Extrait du texte:
On le sait pourtant, mais ça marche chaque année : cette saison émerveille. Même à un âge avancé, elle étonne. On croit que le jaune domine : colza, pissenlits, forsythia, coucous (petites primevères)… C’est parce qu’il chope l’œil.
Et puis, on voit bien que le blanc est présent malgré sa discrétion légendaire. Quoique… Le blanc éclate surtout s’il est posé sur des branches noires. Et pour le blanc encore, petit clin d’œil à mon amie musicale : vu la première Dame de onze heures (ornithogale en ombelle).
Des bourgeons sont rosés, des pâquerettes débutantes sont cramoisies, je ne parle pas du vert qui fait son fier et se pousse du col. On en mangerait. Même les verdiers sont de sortie.
Vient le bleu, l’humble et doux de la petite véronique, celui des muscaris éclairé par du rose, celui des pervenches, triomphant.

Informations:

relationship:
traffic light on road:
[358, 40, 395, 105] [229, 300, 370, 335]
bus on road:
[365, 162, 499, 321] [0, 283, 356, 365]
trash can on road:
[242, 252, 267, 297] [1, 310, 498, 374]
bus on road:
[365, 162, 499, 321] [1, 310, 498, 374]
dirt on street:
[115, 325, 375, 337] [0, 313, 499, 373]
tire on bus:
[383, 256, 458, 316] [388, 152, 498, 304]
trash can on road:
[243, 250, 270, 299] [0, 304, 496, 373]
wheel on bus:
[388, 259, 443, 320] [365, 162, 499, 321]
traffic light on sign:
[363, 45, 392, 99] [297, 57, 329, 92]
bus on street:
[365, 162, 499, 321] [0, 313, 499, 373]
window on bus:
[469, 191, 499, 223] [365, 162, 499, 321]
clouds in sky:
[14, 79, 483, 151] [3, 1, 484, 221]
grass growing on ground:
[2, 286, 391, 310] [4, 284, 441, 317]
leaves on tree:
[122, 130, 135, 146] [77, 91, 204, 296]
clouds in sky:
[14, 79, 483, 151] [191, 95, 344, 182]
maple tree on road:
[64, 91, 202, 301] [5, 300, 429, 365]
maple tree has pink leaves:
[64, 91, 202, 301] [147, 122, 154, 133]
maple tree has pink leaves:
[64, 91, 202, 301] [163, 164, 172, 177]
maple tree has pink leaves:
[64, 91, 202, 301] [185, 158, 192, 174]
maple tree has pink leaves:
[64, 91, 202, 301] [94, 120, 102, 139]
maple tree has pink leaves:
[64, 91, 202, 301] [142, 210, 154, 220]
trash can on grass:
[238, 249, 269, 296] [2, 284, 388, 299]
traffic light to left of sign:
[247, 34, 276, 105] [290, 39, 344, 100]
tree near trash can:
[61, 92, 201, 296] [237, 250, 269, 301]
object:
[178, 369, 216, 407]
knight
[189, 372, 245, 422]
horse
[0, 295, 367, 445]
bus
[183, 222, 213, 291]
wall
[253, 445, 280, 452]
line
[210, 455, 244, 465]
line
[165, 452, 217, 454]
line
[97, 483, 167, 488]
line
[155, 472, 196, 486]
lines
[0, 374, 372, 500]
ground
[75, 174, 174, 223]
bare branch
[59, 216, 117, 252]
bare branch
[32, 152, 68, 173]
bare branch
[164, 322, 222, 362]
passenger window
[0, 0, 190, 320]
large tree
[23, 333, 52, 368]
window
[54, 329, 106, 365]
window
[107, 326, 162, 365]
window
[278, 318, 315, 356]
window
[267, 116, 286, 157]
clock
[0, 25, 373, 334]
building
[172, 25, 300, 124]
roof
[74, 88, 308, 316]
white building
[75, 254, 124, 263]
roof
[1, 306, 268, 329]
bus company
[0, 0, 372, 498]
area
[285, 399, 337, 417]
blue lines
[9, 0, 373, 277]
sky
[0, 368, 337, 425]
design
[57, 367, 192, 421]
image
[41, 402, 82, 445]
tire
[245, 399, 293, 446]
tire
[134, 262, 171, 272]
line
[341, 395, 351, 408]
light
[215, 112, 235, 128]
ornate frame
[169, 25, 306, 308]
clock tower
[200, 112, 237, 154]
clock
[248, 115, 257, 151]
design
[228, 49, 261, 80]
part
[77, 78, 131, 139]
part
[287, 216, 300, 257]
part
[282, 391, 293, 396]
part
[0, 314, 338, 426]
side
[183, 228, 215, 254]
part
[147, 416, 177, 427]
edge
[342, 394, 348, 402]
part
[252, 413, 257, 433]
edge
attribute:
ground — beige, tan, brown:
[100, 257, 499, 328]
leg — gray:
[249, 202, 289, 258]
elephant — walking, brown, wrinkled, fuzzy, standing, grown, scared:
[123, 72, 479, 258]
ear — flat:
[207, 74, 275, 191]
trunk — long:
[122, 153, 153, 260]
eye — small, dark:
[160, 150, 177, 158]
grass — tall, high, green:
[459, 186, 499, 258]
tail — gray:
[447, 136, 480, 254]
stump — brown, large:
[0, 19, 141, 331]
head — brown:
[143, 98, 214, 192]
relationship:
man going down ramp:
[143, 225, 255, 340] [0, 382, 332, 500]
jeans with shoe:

Consignes de la tâche: Restituez mot pour mot le passage de l'extrait du texte ci-dessus qui s'ouvre sur les mots contenant « Et puis, on » et se referme sur « des pervenches, triomphant. ».

Zone de réponse:
Et puis, on voit bien que le blanc est présent malgré sa discrétion légendaire. Quoique… Le blanc éclate surtout s’il est posé sur des branches noires. Et pour le blanc encore, petit clin d’œil à mon amie musicale : vu la première Dame de onze heures (ornithogale en ombelle).
Des bourgeons sont rosés, des pâquerettes débutantes sont cramoisies, je ne parle pas du vert qui fait son fier et se pousse du col. On en mangerait. Même les verdiers sont de sortie.
Vient le bleu, l’humble et doux de la petite véronique, celui des muscaris éclairé par du rose, celui des pervenches, triomphant.